Forget the truth, find the story |
Arah dan maksud dari seseorang yang mempunyai tujuan bijak pada dasarnya adalah baik. Namun cara atau jalan yang dilakukan dan dilaksanakan terkadang membuat tujuan tersebut mempunyai halangan tersendiri. Bahkan tujuan itu bisa-bisa tak tercapai karena aral yang melintang akibat cara dan jalan yang salah. Dan cara atau jalan tersebut bersumber pada pembuatnya. Terkadang saya menemukan film seperti itu. Ingin menjadikan film tersebut bergrade tinggi secara kualitas, namun jatuhnya malah B movie yang kadangkala seorang amatir saja mampu melakukannya lebih baik.
Thomas (Daniel Bruhl), seorang pembuat film dokumenter, datang ke Siena, Italia. Thomas tertarik memfilmkan kasus tewasnya Elizabeth Pryce (Sai Bennett), seorang mahasiswa Amerika, yang dibunuh di Italia. Dalam kasus ini, dugaan pelaku pembunuhan adalah teman satu kamarnya yang juga berasal dari Amerika, Jessica Fuller (Genevieve Gaunt), dan kekasih Italianya, Carlo Elias (Ranieri Menicori).
Dalam usahanya mencari data, Thomas menggunakan jasa Simone Ford (Kate Beckinsale), seorang jurnalis lepas asal Amerika yang bekerja di Italia. Dalam perburuannya mencari detil kasus, Thomas terhubung dengan banyak orang seperti diantaranya seorang yang dianggap tahu segala, Edoardo (Valerio Mastandrea) dan Melanie (Cara Delevinngne), seorang pelayan kafe yang juga adalah mahasiswa asal Amerika. Banyak hal yang menjadi aral bagi Thomas dalam usahanya menyatukan setiap keping kejadian. Ditambah lagi, dalam usahanya melakukan penelitian, Thomas terlihat bingung dan linglung.
Beautiful Kate |
Sebenarnya film ini berpotensi besar dijadikan thriller dengan mengambil setting peristiwa sebenarnya tersebut. Tetapi entah apa yang ada di benak Michael Winterbottom sehingga menyia-nyiakannya. Yang terjadi justru kebingungan di sana sini tanpa Michael mejelaskannya. Penonton mungkin paham apa yang telah terjadi, tetapi pemahaman itu langsung hancur lebur saat secara drastis Winterbottom mengarahkan film nya ke sisi yang kurang jelas.
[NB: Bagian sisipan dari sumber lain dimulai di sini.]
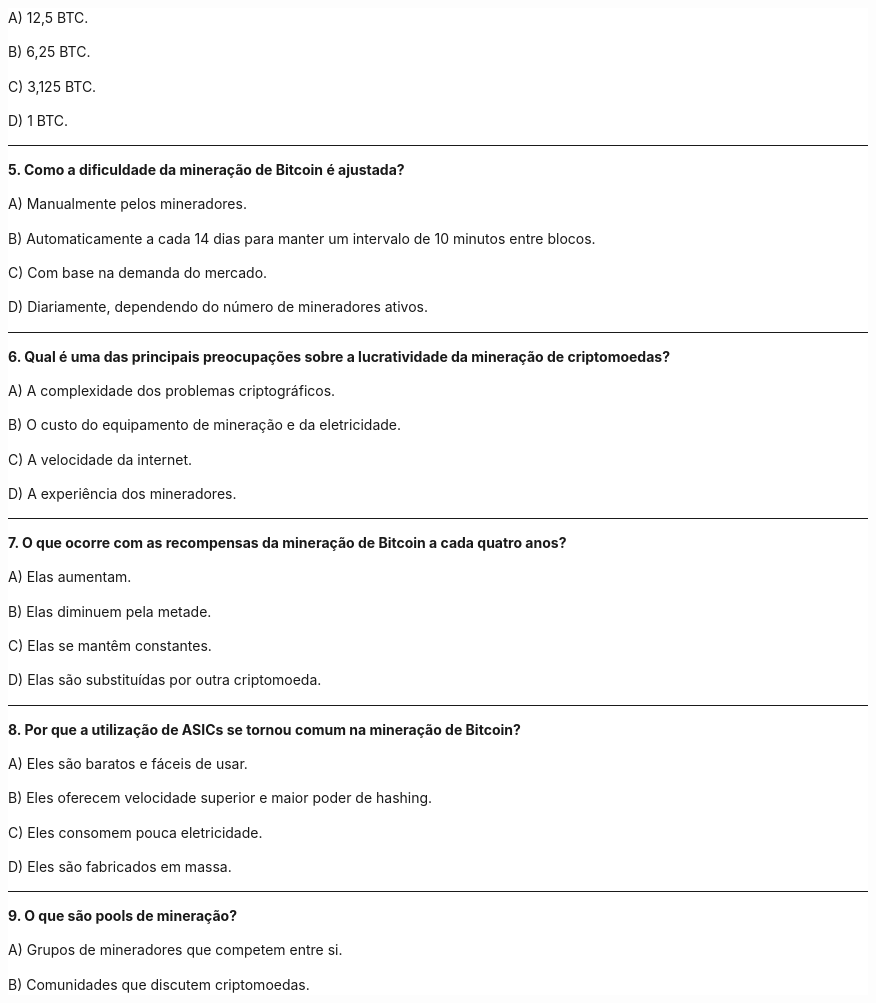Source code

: A) 12,5 BTC.

B) 6,25 BTC.

C) 3,125 BTC.

D) 1 BTC.

---

**5. Como a dificuldade da mineração de Bitcoin é ajustada?**

A) Manualmente pelos mineradores.

B) Automaticamente a cada 14 dias para manter um intervalo de 10 minutos entre blocos.

C) Com base na demanda do mercado.

D) Diariamente, dependendo do número de mineradores ativos.

---

**6. Qual é uma das principais preocupações sobre a lucratividade da mineração de criptomoedas?**

A) A complexidade dos problemas criptográficos.

B) O custo do equipamento de mineração e da eletricidade.

C) A velocidade da internet.

D) A experiência dos mineradores.

---

**7. O que ocorre com as recompensas da mineração de Bitcoin a cada quatro anos?**

A) Elas aumentam.

B) Elas diminuem pela metade.

C) Elas se mantêm constantes.

D) Elas são substituídas por outra criptomoeda.

---

**8. Por que a utilização de ASICs se tornou comum na mineração de Bitcoin?**

A) Eles são baratos e fáceis de usar.

B) Eles oferecem velocidade superior e maior poder de hashing.

C) Eles consomem pouca eletricidade.

D) Eles são fabricados em massa.

---

**9. O que são pools de mineração?**

A) Grupos de mineradores que competem entre si.

B) Comunidades que discutem criptomoedas.
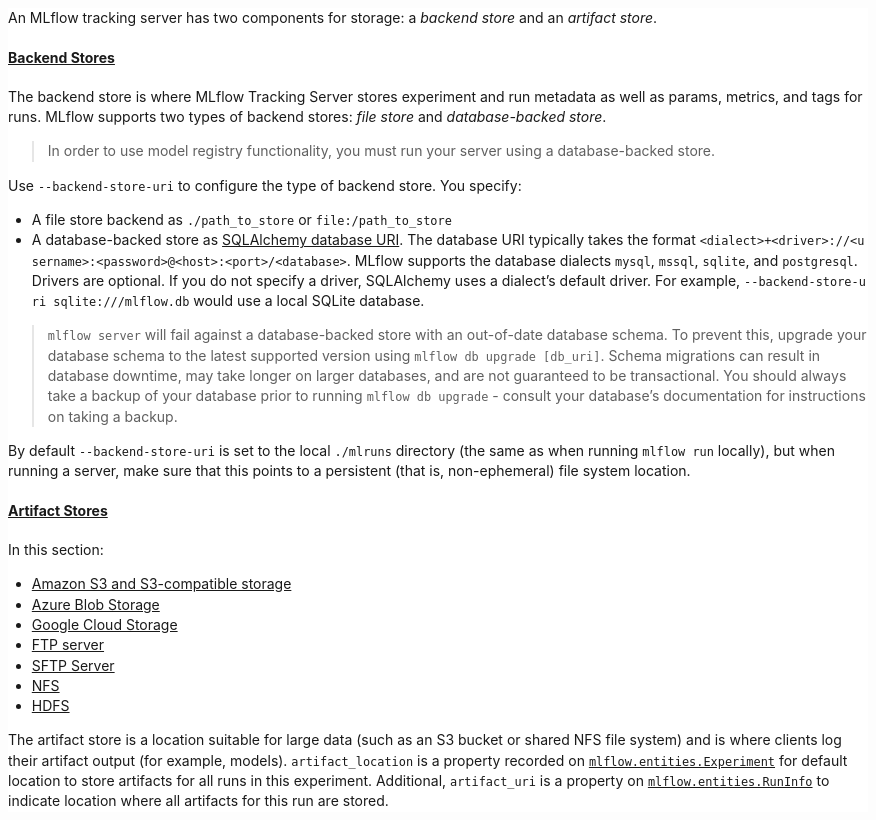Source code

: An MLflow tracking server has two components for storage: a *backend store* and an *artifact store*.

#### [Backend Stores](https://mlflow.org/docs/latest/tracking.html#id53)

The backend store is where MLflow Tracking Server stores experiment and run metadata as well as params, metrics, and tags for runs. MLflow supports two types of backend stores: *file store* and *database-backed store*.

> In order to use model registry functionality, you must run your server using a database-backed store.

Use `--backend-store-uri` to configure the type of backend store. You specify:

- A file store backend as `./path_to_store` or `file:/path_to_store`
- A database-backed store as [SQLAlchemy database URI](https://docs.sqlalchemy.org/en/latest/core/engines.html#database-urls). The database URI typically takes the format `<dialect>+<driver>://<username>:<password>@<host>:<port>/<database>`. MLflow supports the database dialects `mysql`, `mssql`, `sqlite`, and `postgresql`. Drivers are optional. If you do not specify a driver, SQLAlchemy uses a dialect’s default driver. For example, `--backend-store-uri sqlite:///mlflow.db` would use a local SQLite database.

> `mlflow server` will fail against a database-backed store with an out-of-date database schema. To prevent this, upgrade your database schema to the latest supported version using `mlflow db upgrade [db_uri]`. Schema migrations can result in database downtime, may take longer on larger databases, and are not guaranteed to be transactional. You should always take a backup of your database prior to running `mlflow db upgrade` - consult your database’s documentation for instructions on taking a backup.

By default `--backend-store-uri` is set to the local `./mlruns` directory (the same as when running `mlflow run` locally), but when running a server, make sure that this points to a persistent (that is, non-ephemeral) file system location.

#### [Artifact Stores](https://mlflow.org/docs/latest/tracking.html#id54)

In this section:

- [Amazon S3 and S3-compatible storage](https://mlflow.org/docs/latest/tracking.html#amazon-s3-and-s3-compatible-storage)
- [Azure Blob Storage](https://mlflow.org/docs/latest/tracking.html#azure-blob-storage)
- [Google Cloud Storage](https://mlflow.org/docs/latest/tracking.html#google-cloud-storage)
- [FTP server](https://mlflow.org/docs/latest/tracking.html#ftp-server)
- [SFTP Server](https://mlflow.org/docs/latest/tracking.html#sftp-server)
- [NFS](https://mlflow.org/docs/latest/tracking.html#nfs)
- [HDFS](https://mlflow.org/docs/latest/tracking.html#hdfs)

The artifact store is a location suitable for large data (such as an S3 bucket or shared NFS file system) and is where clients log their artifact output (for example, models). `artifact_location` is a property recorded on [`mlflow.entities.Experiment`](https://mlflow.org/docs/latest/python_api/mlflow.entities.html#mlflow.entities.Experiment) for default location to store artifacts for all runs in this experiment. Additional, `artifact_uri` is a property on [`mlflow.entities.RunInfo`](https://mlflow.org/docs/latest/python_api/mlflow.entities.html#mlflow.entities.RunInfo) to indicate location where all artifacts for this run are stored.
Winterbottom mungkin saja secara gamblang menerjemahkan begitu saja naskah buatan Paul Viragh. Apakah ini akan dibikin drama, thriller, ataukah thriller psikologis, saya pikir sutradara kelahiran Inggris ini malah mencampur-aduk semuanya. Sehingga ibarat makanan, bumbu campuran yang diramu justru bisa membuat yang memakannya sakit perut. Begitu juga dalam kasus ini, yang terjadi ialah kelelahan mata dan kusutnya otak ini mencerna apa maksud sebenarnya. Apakah Winterbottom ingin menjadikan The Face of an Angel as fuck as Enemy nya Dennis Villenueve? Ah, itu sangat jauh panggang dari api. Enemy membuat kita berpikir sementara The Face of an Angel membuat kita menguap.
The Face of an Angel diinspirasi oleh buku berjudul Angel Face karangan Barbie Latza Nadeau. Buku ini menceritakan kasus pembunuhan Meredith Kercher yang diduga dilakukan oleh Amanda knox, teman satu kamarnya. Barbie sendiri adalah seorang jurnalis lepas Newsweek/Daily Beast di Italia. Dalam film ini, Barbie diperankan oleh Kate Beckinsale. Penampilan Kate di sini biasa saja secara ia juga tak banyak mempunyai banyak porsi untuk menunjukkan kemampuannya.
Penampilan Daniel Bruhl di sini saya pikir juga biasa saja. Tetapi ia masih di bawah Beckinsale. Bruhl sepertinya bingung dan kurang bisa mengeksplorasi perannya dengan baik. Scene stealer saya adalah Cara Delevingne. Dengan manisnya, model asal Inggris ini menceriakan The Face of an Angel dengan caranya sendiri. Cara memang manis, cantik, dan bisa menjadi hot babes bila ia tetap konsisten di jalurnya.
The Face of an Angel, bukan tontonan yang menarik. Membingungkan di hampir semua sisi. Hampa dan kurang bisa dipahami maksud dari masing-masing pemerannya. Not recommended.